An image has three characteristics accounting for its stability, consistency and continuance in social groups: 1. marginal elements, such as beliefs, cognitions, and judgements, which act as safeguards to protect; 2. the key element of the image, which is in this case addiction as vice, and 3. the social function accomplished by the image. We believe that the latter is the most important characteristic, a feature which was also emphasized by Moscovici.
According to the common sense of the adolescents and parents under study, the function of the addiction-vice image was to reject a behavior considered deviant from accepted social norms.

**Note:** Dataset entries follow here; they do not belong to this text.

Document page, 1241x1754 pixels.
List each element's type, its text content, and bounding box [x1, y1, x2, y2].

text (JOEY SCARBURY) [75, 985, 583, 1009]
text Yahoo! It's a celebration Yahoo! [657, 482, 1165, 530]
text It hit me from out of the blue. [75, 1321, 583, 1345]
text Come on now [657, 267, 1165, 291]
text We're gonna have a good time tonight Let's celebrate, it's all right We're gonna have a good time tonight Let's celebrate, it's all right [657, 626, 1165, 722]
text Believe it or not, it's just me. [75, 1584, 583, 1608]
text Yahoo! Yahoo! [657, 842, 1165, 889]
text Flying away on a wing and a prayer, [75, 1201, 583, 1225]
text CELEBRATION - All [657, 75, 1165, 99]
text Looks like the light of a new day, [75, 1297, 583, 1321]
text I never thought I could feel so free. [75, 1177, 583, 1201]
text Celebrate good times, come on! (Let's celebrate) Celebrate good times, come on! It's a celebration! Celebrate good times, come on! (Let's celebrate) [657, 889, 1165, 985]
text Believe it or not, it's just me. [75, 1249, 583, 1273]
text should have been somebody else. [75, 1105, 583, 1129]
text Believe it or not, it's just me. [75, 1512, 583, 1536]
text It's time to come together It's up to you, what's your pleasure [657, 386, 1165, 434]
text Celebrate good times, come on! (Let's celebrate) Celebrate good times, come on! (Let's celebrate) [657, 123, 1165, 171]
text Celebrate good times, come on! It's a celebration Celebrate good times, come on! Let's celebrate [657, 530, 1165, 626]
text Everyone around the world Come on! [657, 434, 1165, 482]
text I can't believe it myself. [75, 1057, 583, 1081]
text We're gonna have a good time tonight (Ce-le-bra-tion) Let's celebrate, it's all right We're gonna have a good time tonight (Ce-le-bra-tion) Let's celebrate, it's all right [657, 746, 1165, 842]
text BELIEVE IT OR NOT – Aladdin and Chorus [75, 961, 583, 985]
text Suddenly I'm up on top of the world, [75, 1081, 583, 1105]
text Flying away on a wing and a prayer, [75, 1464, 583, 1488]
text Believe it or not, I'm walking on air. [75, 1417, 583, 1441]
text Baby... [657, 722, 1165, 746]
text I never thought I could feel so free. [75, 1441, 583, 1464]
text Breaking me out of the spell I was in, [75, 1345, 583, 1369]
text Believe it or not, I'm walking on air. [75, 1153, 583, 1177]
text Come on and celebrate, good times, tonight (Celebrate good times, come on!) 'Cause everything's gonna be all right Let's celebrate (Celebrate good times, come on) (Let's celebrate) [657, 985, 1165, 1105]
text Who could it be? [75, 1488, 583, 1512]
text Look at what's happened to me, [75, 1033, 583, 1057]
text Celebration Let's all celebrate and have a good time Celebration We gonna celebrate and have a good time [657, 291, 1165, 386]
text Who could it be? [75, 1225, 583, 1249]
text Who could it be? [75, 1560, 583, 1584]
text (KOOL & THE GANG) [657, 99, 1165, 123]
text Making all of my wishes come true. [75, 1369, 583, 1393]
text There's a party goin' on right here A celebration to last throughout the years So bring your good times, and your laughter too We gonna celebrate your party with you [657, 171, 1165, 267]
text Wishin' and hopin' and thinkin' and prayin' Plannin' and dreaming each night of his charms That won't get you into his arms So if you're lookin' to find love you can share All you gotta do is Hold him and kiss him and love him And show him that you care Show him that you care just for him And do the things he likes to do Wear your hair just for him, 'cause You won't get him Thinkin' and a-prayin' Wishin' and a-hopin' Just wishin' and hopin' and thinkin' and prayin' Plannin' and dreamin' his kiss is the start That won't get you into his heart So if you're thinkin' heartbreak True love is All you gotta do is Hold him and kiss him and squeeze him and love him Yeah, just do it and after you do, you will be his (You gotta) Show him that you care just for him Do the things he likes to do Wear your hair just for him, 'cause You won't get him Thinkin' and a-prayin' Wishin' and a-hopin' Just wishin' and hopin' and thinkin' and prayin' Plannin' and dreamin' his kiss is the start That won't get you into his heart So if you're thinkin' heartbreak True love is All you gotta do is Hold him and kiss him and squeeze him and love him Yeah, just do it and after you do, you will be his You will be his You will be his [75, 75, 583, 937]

On the other hand, we detected that the addiction-disease image was not stable in the social mind, because this was not an image made up by the population under study, but one that they had appropriated and where health services were included. It is a construction circulating outside these particular social actors, and which is appropriated to carry out the purpose of gaining access to treatment. The images composing the voluntary use pathway seem to be antagonistic and mutually excluding, and they seem to coexist in the mind’s continuum when addiction is re-defined as a problem deserving help. Consequently, using drugs can be at times viewed either as a vice or disease, or vice-disease, depending on the purpose it fulfills in a given situation. Only common sense can accept such exclusions and alternations, because the reaso ing underlying it does not need any verifications regarding its validity. From this viewpoint, addiction represents a big challenge for health services because of the several elements it involves. Results from this study point out to the reasoning used to examine the ideas of both the adolescents and their parents and to explain decisions regarding drug use. The degree of knowledge about the way these individuals think, communicate and take decisions will enable health services professionals to develop more efficient interventions. To a certain extent, we believe the reasoning behind the vice image is accurate enough because, although the use pathway was voluntary, willpower is also important to stop consumption and look for help in the health care services. Finally, we think that it would be appropriate to study these images in populations from other regions in order to evaluate if the same or similar images prevail or not. Further research of these images would help to develop longitudinal studies which wo ld also evaluate, on the one hand, the images through the therapeutic process and, on the other, their link with the effectiveness of any given treatment.